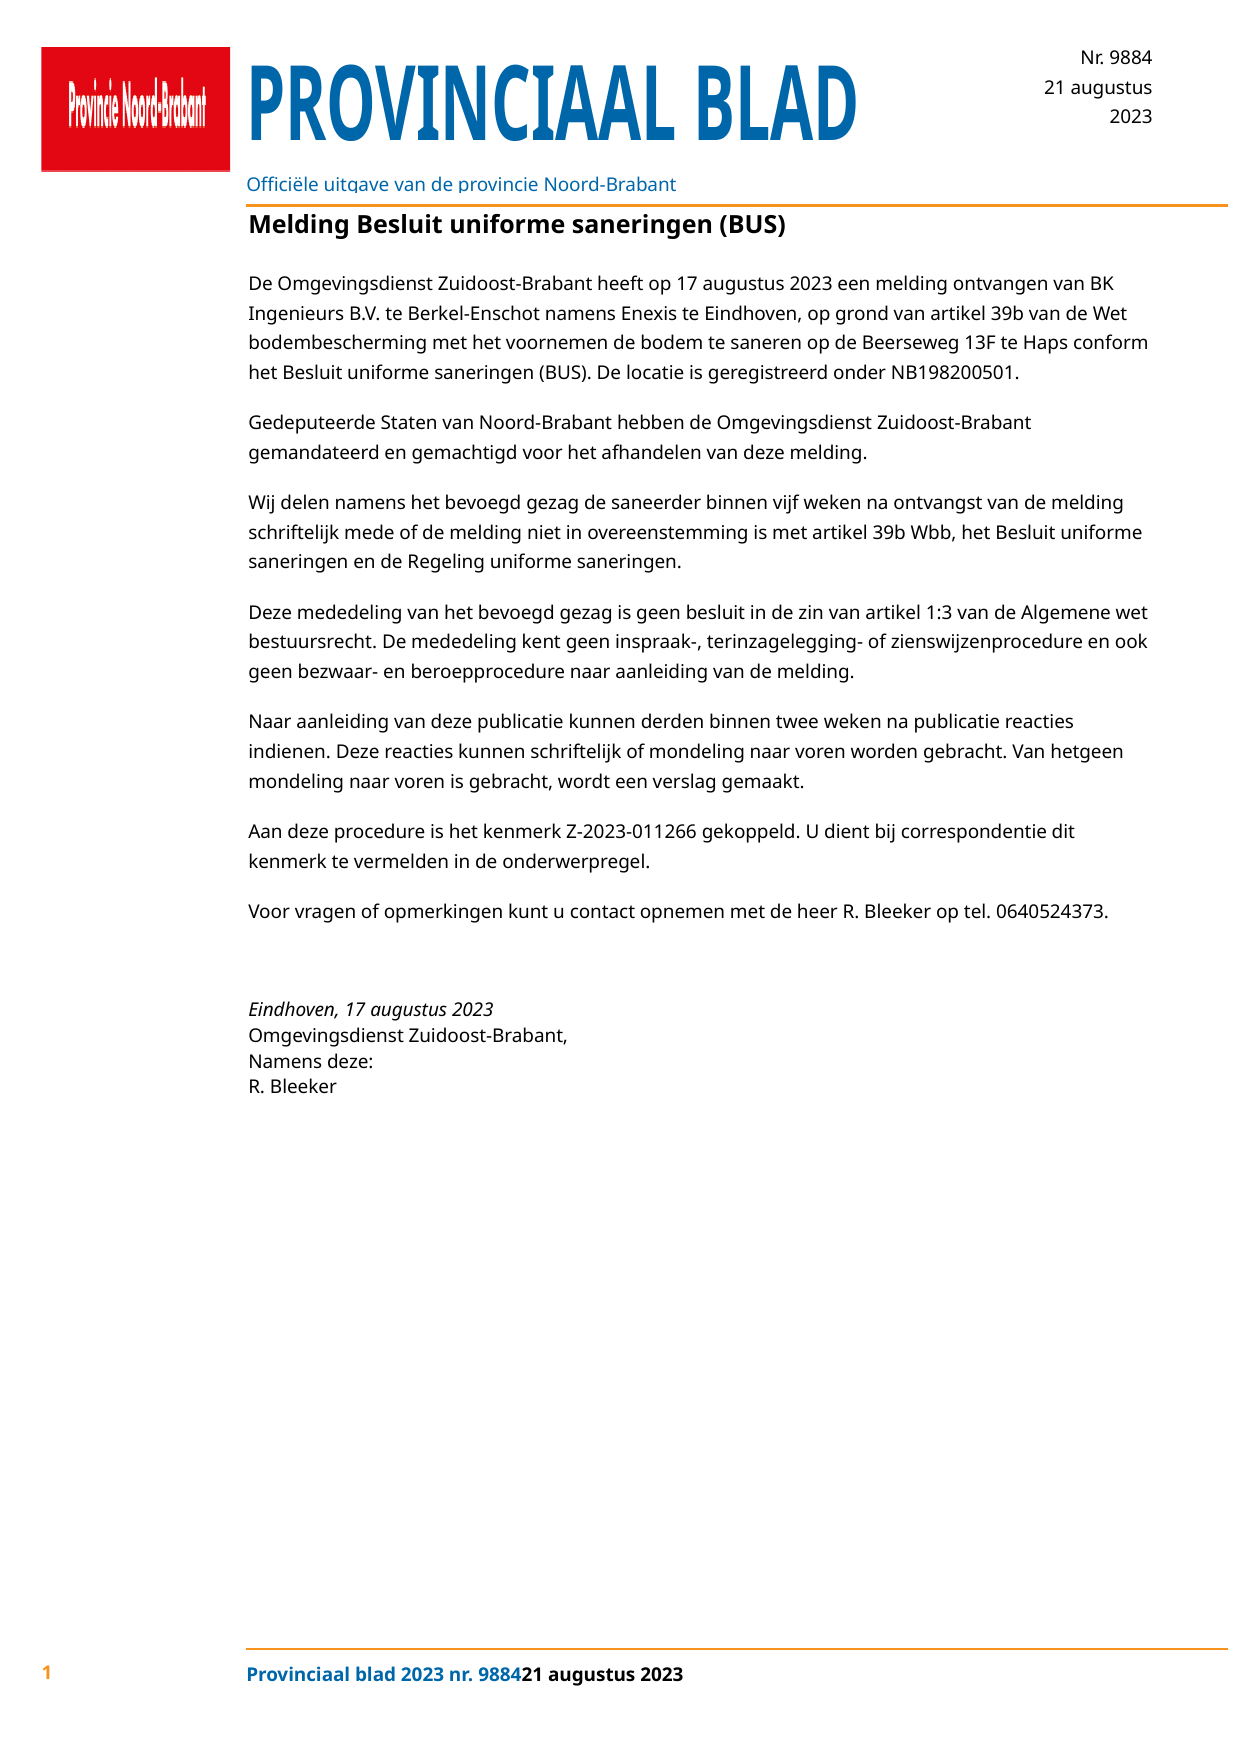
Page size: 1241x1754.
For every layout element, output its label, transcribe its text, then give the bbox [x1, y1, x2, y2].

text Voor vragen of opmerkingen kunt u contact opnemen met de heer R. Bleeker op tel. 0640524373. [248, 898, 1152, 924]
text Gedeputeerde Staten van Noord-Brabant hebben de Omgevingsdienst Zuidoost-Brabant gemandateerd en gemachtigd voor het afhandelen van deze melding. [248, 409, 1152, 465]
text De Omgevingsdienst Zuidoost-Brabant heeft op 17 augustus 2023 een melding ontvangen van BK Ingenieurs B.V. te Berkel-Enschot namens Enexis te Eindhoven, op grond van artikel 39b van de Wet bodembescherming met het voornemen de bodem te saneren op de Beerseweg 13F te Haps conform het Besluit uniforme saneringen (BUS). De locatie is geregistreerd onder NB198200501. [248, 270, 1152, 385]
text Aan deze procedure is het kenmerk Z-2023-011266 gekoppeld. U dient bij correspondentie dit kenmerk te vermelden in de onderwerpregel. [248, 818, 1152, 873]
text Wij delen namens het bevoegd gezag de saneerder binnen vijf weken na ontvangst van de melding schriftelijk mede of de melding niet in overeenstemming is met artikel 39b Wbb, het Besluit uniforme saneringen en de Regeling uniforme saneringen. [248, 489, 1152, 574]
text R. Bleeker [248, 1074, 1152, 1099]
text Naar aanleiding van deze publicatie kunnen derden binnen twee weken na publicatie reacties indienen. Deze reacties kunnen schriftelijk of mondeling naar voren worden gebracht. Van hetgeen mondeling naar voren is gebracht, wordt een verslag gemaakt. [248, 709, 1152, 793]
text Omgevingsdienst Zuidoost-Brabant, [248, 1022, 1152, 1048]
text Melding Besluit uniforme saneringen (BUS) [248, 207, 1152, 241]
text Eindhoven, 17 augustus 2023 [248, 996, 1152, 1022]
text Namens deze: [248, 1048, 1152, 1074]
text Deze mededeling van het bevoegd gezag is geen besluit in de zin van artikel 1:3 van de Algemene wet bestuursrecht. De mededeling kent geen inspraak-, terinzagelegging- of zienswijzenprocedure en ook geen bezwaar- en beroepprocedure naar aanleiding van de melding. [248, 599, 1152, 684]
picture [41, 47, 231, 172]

■ ■ ■ ■

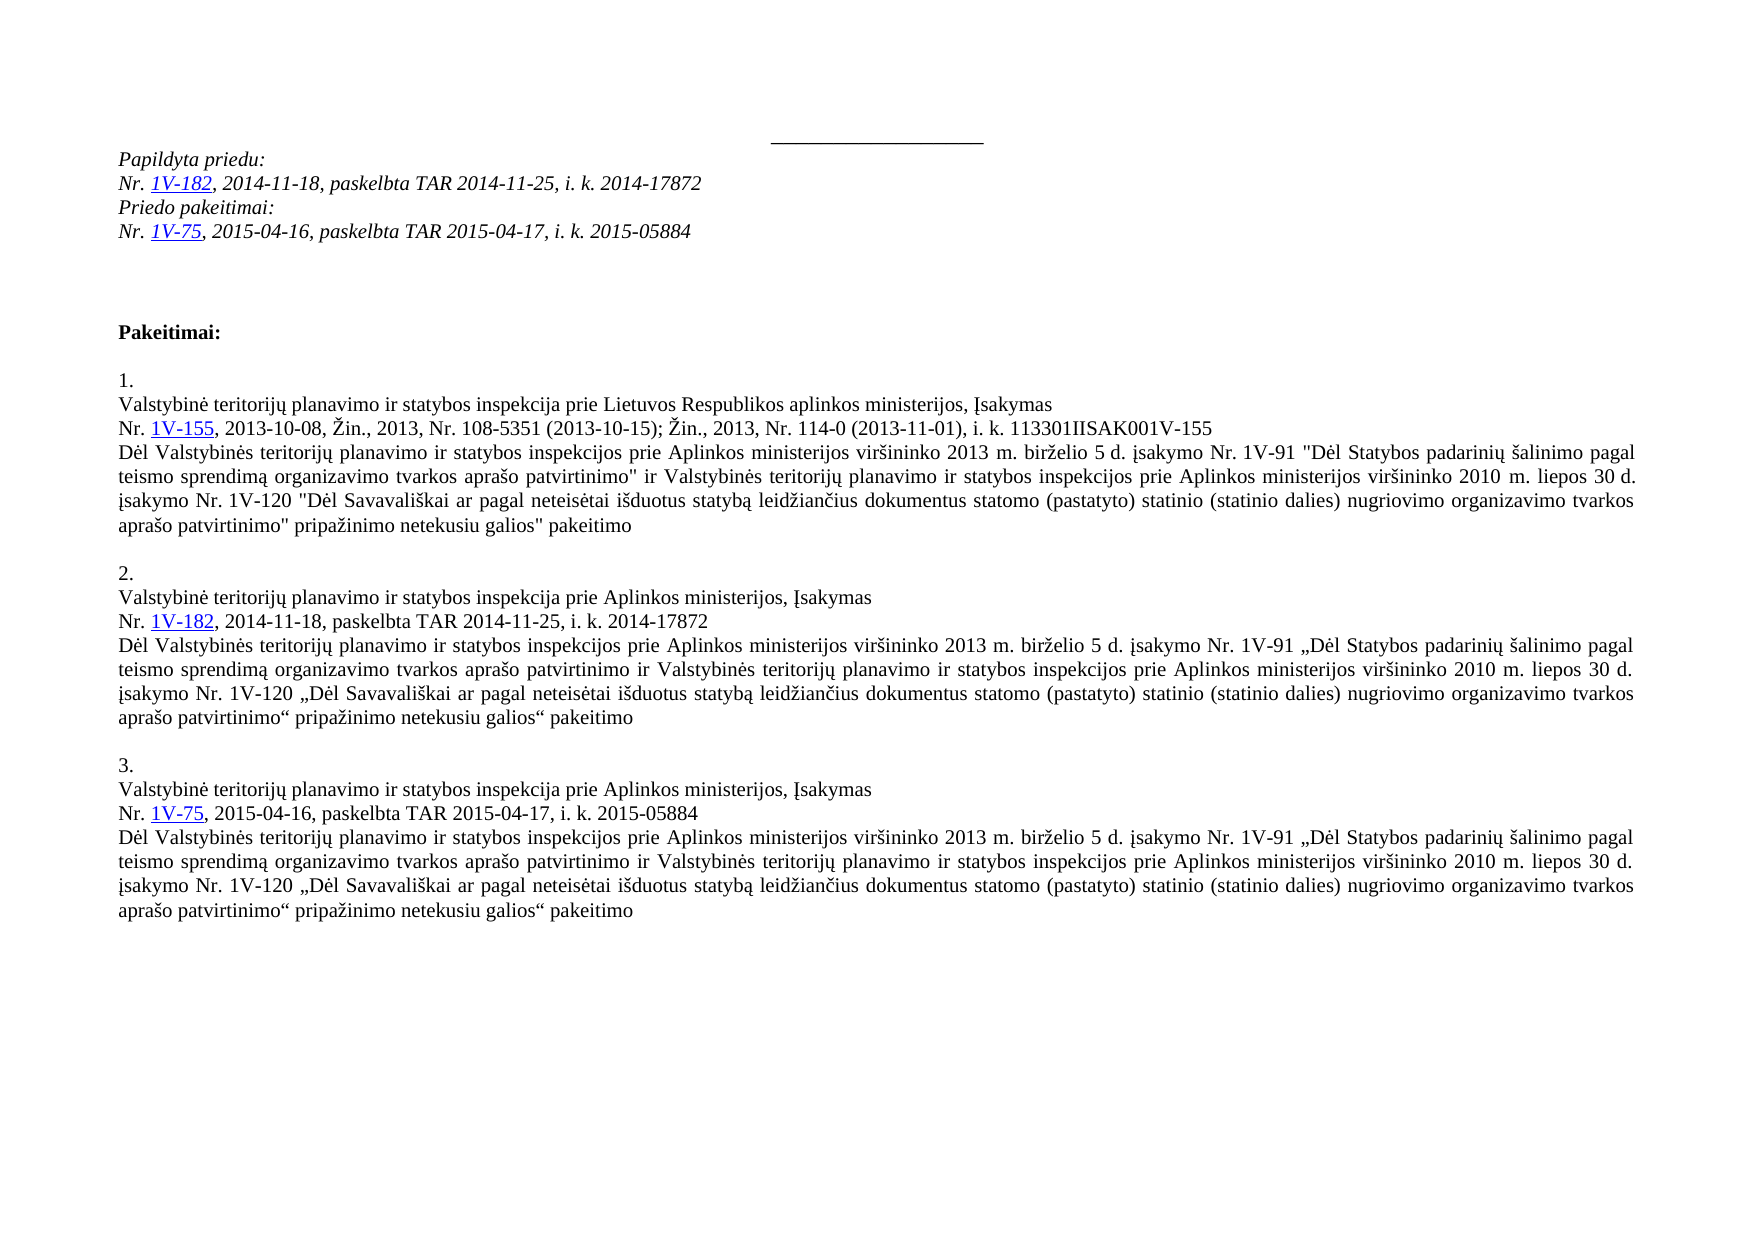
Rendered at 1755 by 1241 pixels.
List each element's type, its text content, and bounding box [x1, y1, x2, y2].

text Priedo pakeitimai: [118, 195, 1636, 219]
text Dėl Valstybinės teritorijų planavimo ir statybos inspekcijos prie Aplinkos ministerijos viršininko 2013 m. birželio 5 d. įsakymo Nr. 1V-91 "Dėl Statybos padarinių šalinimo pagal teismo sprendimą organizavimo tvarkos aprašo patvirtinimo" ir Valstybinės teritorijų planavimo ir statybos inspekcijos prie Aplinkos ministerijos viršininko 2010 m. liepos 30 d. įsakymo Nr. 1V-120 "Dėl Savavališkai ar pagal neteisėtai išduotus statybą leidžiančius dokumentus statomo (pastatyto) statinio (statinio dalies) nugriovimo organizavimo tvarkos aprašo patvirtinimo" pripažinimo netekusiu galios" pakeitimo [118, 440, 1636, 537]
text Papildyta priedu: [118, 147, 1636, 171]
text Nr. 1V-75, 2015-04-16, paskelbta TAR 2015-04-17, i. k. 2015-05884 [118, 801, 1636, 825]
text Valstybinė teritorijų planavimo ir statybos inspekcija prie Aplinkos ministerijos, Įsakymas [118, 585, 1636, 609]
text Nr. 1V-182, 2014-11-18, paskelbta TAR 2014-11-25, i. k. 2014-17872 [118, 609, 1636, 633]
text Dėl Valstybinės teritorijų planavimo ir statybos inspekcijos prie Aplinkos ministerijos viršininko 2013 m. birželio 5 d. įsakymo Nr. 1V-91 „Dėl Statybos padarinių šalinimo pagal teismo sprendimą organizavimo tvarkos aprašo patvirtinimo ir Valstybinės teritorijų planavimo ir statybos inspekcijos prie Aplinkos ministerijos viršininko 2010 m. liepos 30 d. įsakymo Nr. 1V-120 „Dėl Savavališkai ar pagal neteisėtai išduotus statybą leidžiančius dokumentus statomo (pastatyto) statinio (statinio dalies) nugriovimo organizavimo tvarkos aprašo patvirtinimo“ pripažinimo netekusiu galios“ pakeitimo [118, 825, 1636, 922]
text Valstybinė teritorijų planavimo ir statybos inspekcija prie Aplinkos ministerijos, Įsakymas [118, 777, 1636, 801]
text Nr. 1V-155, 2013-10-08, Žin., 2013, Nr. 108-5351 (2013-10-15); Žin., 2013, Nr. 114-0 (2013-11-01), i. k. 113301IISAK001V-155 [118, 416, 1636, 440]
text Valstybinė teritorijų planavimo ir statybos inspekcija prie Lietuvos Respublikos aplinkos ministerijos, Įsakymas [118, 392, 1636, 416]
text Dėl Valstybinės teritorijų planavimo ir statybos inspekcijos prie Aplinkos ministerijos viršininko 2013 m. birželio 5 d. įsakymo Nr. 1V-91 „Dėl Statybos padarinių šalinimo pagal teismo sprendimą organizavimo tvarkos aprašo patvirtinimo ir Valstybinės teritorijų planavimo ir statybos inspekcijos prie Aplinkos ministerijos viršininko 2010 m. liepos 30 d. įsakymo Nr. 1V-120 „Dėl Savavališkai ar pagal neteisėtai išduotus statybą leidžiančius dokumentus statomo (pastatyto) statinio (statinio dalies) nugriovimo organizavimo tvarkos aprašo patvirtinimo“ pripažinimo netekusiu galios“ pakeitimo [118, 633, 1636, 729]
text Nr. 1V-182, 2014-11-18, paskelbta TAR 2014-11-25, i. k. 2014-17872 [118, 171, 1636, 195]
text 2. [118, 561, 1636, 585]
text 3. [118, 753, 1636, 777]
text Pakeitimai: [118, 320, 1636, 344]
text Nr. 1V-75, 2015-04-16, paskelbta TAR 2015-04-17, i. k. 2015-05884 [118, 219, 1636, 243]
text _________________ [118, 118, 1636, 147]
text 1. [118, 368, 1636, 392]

■ ■ ■ ■

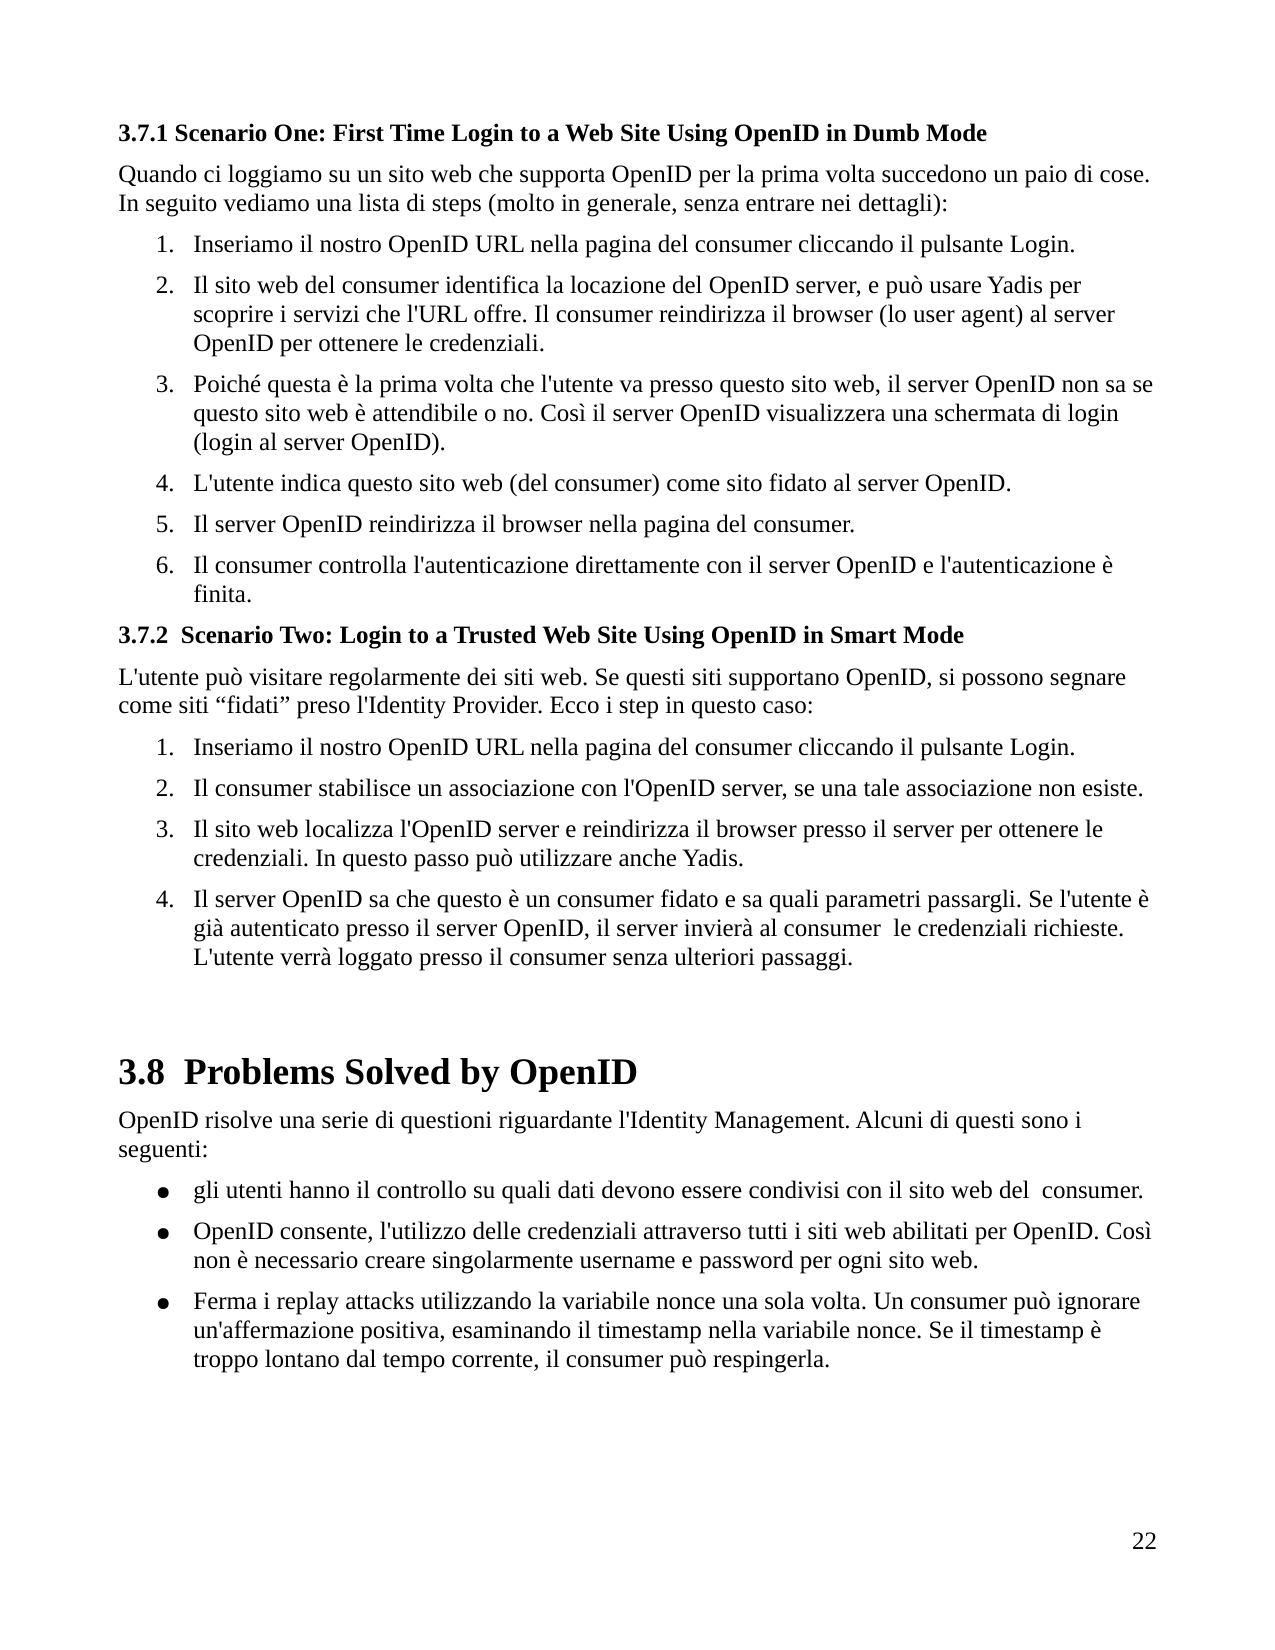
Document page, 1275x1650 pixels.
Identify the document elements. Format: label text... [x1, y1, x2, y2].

■ ■ ■ ■

_課題のねらい:_
資料の中の「Rendered at 1755 by 1241 pixels.」を含む行から始めて、「801, 1636, 825]」を含む行で終わる範囲を、空行を除いてMarkdownの表で出力してください。列名は「番号」と「テキスト」とし、「番号」には1からの行番号を入れてください。

_出力の全体:_
| 番号 | テキスト |
|---|---|
| 1 | Rendered at 1755 by 1241 pixels. |
| 2 | List each element's type, its text content, and bounding box [x1, y1, x2, y2]. |
| 3 | text Priedo pakeitimai: [118, 195, 1636, 219] |
| 4 | text Dėl Valstybinės teritorijų planavimo ir statybos inspekcijos prie Aplinkos ministerijos viršininko 2013 m. birželio 5 d. įsakymo Nr. 1V-91 "Dėl Statybos padarinių šalinimo pagal teismo sprendimą organizavimo tvarkos aprašo patvirtinimo" ir Valstybinės teritorijų planavimo ir statybos inspekcijos prie Aplinkos ministerijos viršininko 2010 m. liepos 30 d. įsakymo Nr. 1V-120 "Dėl Savavališkai ar pagal neteisėtai išduotus statybą leidžiančius dokumentus statomo (pastatyto) statinio (statinio dalies) nugriovimo organizavimo tvarkos aprašo patvirtinimo" pripažinimo netekusiu galios" pakeitimo [118, 440, 1636, 537] |
| 5 | text Papildyta priedu: [118, 147, 1636, 171] |
| 6 | text Nr. 1V-75, 2015-04-16, paskelbta TAR 2015-04-17, i. k. 2015-05884 [118, 801, 1636, 825] |